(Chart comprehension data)
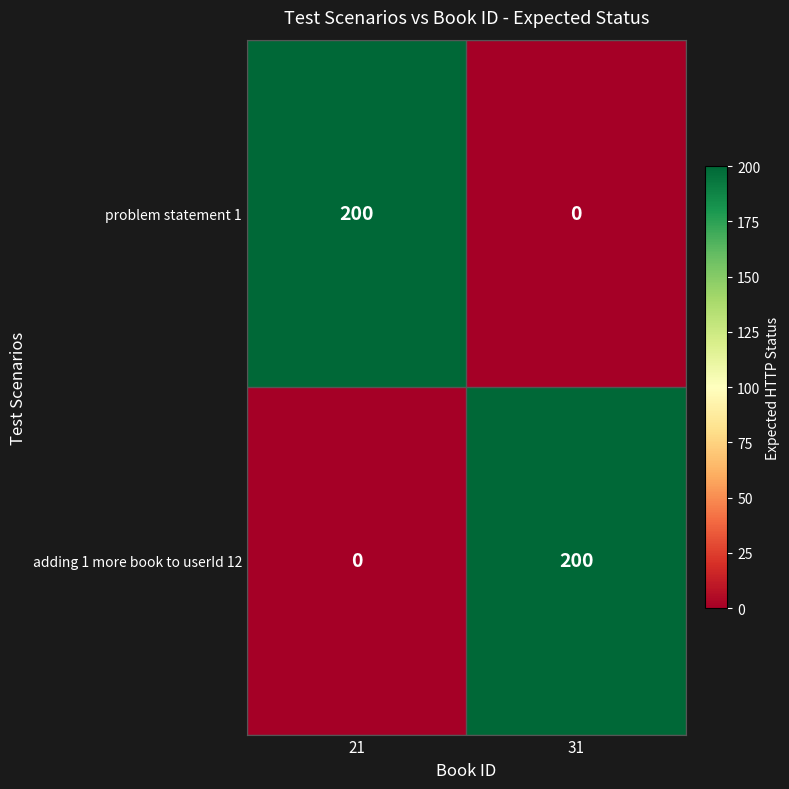

Is it true that adding 1 more book to userId 12 equals 200 at 31?

True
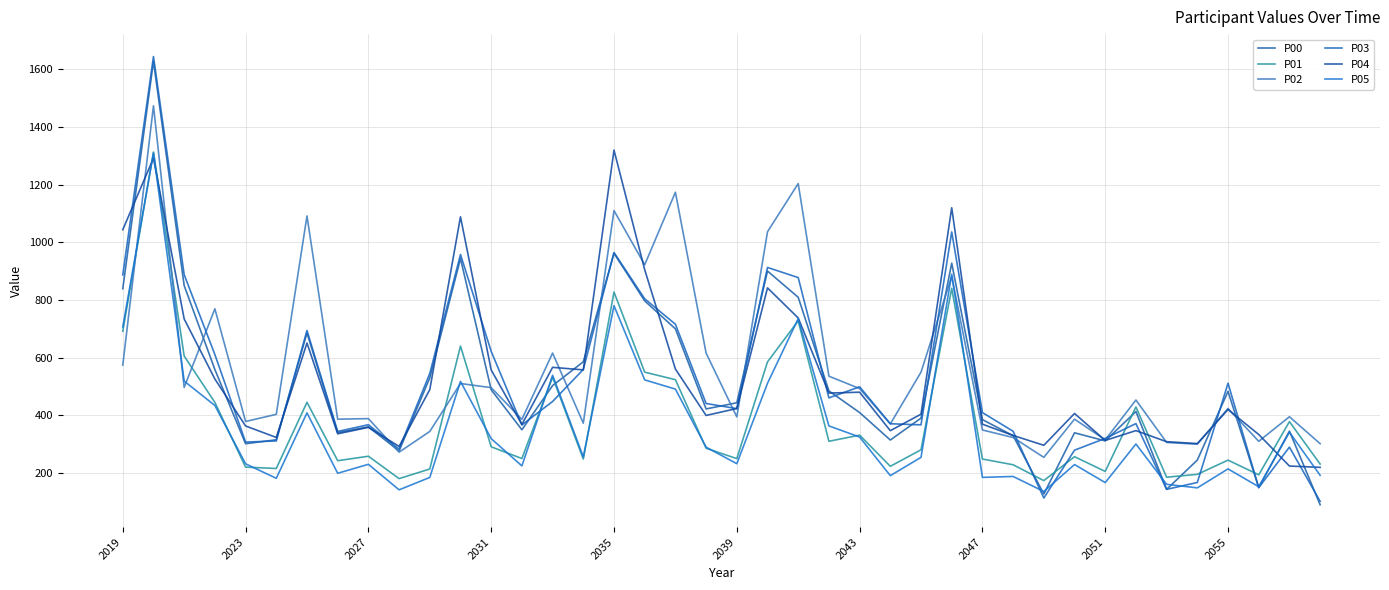

List the series in order of their peak value, highest first.

P03, P00, P02, P04, P01, P05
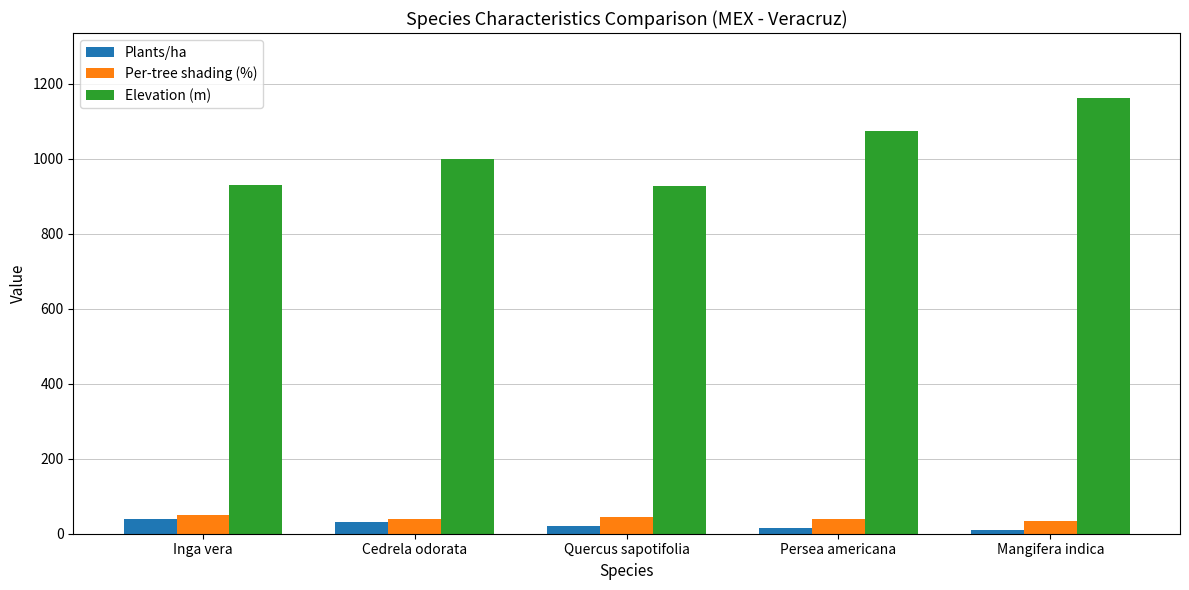

What is the difference between the maximum and second lowest values in the Plants/ha series?

25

[TASK STATEMENT]
Output the lines above word for word, leaving out the pictures.

[REPLY TO THE EXERCISE]
Is it true that adding 1 more book to userId 12 equals 200 at 31?

True

List the series in order of their peak value, highest first.

P03, P00, P02, P04, P01, P05

What is the difference between the maximum and second lowest values in the Plants/ha series?

25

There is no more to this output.